User Manual | Methods | Optimization Methods | Levenberg - Marquardt

# Levenberg - Marquardt

Levenberg-Marquardt [Levenberg44, Marquardt63] is a gradient descent method. It is a hybrid between the steepest descent and the Newton methods.

The Newton optimization method searches for the minimum of a nonlinear function by following descent directions determined from the function's first and second partial derivatives. The steepest descent method searches for a minimum based only on the first derivatives of the function. While the Newton method converges quadratically towards the minimum in its vicinity, it may not converge at all if it is far away from it. On the other hand the steepest descent method only converges linearly but is guaranteed to converge.

Levenberg first suggested an improvement to the Newton method in order to make it more robust, i.e. to overcome the problem of non-convergence.

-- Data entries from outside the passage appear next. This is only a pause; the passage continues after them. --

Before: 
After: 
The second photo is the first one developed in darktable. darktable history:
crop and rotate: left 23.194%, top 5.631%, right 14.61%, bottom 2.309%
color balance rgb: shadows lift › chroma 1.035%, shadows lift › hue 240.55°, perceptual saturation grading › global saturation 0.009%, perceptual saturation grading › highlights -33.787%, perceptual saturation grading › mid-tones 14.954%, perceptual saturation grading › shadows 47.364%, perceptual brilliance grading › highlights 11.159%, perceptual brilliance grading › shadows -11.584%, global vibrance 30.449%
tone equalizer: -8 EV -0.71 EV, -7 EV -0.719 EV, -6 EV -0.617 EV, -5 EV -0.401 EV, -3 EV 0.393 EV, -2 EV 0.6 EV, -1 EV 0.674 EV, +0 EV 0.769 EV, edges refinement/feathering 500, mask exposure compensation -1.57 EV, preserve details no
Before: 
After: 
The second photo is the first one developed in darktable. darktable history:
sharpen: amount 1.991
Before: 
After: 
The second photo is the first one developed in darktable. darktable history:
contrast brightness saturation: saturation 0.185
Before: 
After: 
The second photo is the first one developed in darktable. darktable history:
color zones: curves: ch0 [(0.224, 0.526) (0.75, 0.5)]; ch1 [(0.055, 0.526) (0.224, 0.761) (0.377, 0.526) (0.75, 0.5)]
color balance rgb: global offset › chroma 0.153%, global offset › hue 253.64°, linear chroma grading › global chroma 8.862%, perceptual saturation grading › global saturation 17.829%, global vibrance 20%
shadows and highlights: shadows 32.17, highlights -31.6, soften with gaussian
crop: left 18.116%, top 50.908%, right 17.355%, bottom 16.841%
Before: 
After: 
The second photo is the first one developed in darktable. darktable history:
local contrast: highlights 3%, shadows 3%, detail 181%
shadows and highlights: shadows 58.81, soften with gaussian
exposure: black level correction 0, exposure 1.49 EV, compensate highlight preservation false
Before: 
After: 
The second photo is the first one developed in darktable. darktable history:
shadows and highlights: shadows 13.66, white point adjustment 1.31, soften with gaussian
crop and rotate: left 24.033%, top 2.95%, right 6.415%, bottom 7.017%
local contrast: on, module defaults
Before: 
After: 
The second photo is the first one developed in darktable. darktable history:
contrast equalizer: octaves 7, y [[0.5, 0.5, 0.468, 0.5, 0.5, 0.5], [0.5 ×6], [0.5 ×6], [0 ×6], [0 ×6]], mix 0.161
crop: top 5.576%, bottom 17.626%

His suggestion was to add a factor to the diagonal elements of the Hessian matrix of second derivatives when not close to the minimum (this can be judged by how positive definite the matrix is). The effect when this factor is large compared to the elements of Hessian is that the method then becomes the steepest descent method. Later Marquardt suggested that the factor should be multiplicative rather than additive and also defined a heuristic to make this factor increase or decrease. The method known as Levenberg-Marquardt is thus an adaptive method that effectively changes between the steepest descent to the Newton method.

The original suggestions of Levenberg and Marquardt were effective to enhance the Gauss-Newton method, a variant of the Newton method specifically for minimizing least-squares functions. In this case the advantage is also that the second derivatives do not need to be calculated as they are estimated from the gradient of the residuals. Subsequently Goldfeld et al. [Goldfeld66] extended the method to the case of general non-linear functions.

### Options for Levenberg - Marquardt

Iteration Limit
This parameter is positive integer determining the maximum number of iterations the algorithm shall perform. The default is '200'.

Tolerance
This parameter is a positive value determining the tolerance with which the solution shall be determined. If the improvement between two steps is less than the tolerance the algorithm stops. The default is '$10^{-5}$'.